We’re Hiring! Our key client is growing like crazy and adding a Data Scientist (Direct Hire) to their team.
Pay Rate: $130,000 – $210,000 depending on experience.
Work Type: Hybrid – Houston, TX 77077
Additional Information: Standard Driver's License and Motor Vehicle Record (MVR) are required. Relocation assistance is provided.
Job Overview:
Build, train, and deploy large-scale, self-supervised "foundation" models that learn rich representations of time series and sequential sensor data, in addition to textual and vision data.

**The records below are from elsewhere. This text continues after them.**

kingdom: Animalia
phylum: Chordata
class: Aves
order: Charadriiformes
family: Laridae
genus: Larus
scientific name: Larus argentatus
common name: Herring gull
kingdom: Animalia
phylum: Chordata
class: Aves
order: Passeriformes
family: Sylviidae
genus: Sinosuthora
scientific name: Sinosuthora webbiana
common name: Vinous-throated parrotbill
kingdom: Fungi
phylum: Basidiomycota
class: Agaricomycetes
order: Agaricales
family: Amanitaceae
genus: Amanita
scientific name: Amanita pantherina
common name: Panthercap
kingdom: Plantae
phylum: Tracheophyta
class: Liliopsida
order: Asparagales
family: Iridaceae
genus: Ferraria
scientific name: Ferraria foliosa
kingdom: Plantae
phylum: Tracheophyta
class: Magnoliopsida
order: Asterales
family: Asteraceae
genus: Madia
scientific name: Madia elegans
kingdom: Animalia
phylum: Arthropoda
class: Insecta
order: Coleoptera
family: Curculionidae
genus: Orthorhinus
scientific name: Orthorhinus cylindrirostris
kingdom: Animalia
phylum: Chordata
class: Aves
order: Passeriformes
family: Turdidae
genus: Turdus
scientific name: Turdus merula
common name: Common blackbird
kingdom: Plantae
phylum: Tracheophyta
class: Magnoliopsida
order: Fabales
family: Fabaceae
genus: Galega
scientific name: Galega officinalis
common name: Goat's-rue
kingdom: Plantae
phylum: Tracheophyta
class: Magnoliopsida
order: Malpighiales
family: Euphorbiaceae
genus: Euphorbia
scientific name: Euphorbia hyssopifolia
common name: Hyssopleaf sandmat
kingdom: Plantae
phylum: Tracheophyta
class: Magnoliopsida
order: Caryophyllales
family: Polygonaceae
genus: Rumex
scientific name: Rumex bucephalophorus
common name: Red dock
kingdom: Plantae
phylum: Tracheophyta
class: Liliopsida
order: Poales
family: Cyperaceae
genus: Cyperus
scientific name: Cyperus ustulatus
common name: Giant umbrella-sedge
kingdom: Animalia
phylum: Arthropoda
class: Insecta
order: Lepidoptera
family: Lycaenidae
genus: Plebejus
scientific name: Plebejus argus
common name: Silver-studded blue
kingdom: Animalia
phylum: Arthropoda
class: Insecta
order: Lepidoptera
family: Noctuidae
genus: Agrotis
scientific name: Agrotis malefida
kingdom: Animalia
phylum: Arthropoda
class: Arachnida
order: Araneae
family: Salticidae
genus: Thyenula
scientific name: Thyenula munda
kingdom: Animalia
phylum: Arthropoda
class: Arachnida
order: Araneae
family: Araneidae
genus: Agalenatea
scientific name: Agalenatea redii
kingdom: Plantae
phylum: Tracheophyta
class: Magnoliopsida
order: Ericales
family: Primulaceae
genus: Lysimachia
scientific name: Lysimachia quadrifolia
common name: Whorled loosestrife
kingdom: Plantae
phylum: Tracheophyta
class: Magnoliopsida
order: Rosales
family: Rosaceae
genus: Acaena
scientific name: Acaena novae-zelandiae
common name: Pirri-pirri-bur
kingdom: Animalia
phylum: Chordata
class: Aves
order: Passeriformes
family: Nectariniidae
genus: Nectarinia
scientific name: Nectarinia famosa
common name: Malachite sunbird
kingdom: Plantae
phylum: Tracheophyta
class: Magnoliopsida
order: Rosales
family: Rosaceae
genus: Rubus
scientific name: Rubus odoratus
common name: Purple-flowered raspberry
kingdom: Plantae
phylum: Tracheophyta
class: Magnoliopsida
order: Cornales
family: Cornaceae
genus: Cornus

These models will be fine-tuned for tasks such as anomaly/event detection, predictive maintenance, forecasting, classification, or multi-modal sensor fusion for industrial and scientific applications.
Responsibilities:
* Data/Signal Processing
* Time Series & Sequential Data: Manage processing, augmentation, and feature engineering for financial, industrial, IoT, medical, or other sensor streams (univariate/multivariate time series).
* Sensor Data Analysis: Apply expertise with diverse sensor modalities (e.g., accelerometers, temperature, vibration, audio, images), sampling rates, synchronization, and real-world noise/artifact handling.
* Multi-Modality Learning: Integrate heterogeneous data types (time series, images, text, audio, structured) into robust deep learning architectures and cross-modal representation learning.
* Machine Learning & Foundation Model Expertise
* Self-supervised and Semi-supervised Learning: Develop time series foundation models, masked modeling, contrastive methods, temporal predictive coding, and multimodal alignment and fusion.
* Model Architectures: Utilize sequence models (RNNs, GRU/LSTM, TCN), 1D/2D/3D CNNs, Transformers (BERT, ViT, TimeSFormer), graph neural networks, diffusion/generative models, and multi-modal/fusion encoders.
* Transfer Learning & Fine-Tuning at Scale: Implement prompt/adapter-based strategies, temporal domain adaptation, and few-shot learning for specialized tasks.
* Evaluation Metrics: Apply regression/classification (MSE, F1, AUC), time series similarity (DTW, correlation), event detection/segmentation (IoU, accuracy), and business/end-user KPIs.
* Software & Infrastructure
* Programming: Demonstrate expert-level Python (NumPy, SciPy, Pandas) and C++/CUDA for custom kernels and high-performance preprocessing.
* Deep Learning Frameworks: Work with PyTorch (Lightning, Distributed), TensorFlow/Keras, and JAX/Flax.
* Large-scale Training: Manage multi-GPU and multi-node clusters, mixed-precision, ZeRO optimization, and scalable data loaders for long sequences.
* Data Engineering: Build robust pipelines for ingesting, cleaning, segmenting, and aligning large-scale, time-synchronized multi-sensor datasets.
* Mathematical & Algorithmic Foundations
* Theoretical Knowledge: Apply Linear Algebra, Probability & Statistics, and Optimization (stochastic, convex/non-convex, Bayesian).
* Signal Processing: Use Fourier/wavelet analysis, filters (Kalman, Savitzky-Golay), resampling, and noise modeling.
* Numerical Methods: Utilize ODE/PDE solvers, inverse problems, regularization, and time-frequency methods for complex systems.
* Collaboration & Communication
* Cross-disciplinary Teamwork: Collaborate with domain experts, engineers, product owners, and end-users from industrial, scientific, or medical backgrounds.
* Presentation: Provide clear presentations of complex model behaviors (interpretability, attention analysis), uncertainty quantification, and value impact.
Qualifications:
* MS / Ph.D. in Computer Science, Data Science, AI, or related fields.
* 3+ years of relevant experience in Data Science, AI, or related fields.
VEVRAA Federal Contractor – priority referral of Protected Veterans requested. An Equal Opportunity Employer – Qualified applicants are considered without regard to race, color, religion, sex, sexual orientation, gender identity national origin, age, disability, status as a protected veteran, or other characteristics protected by law.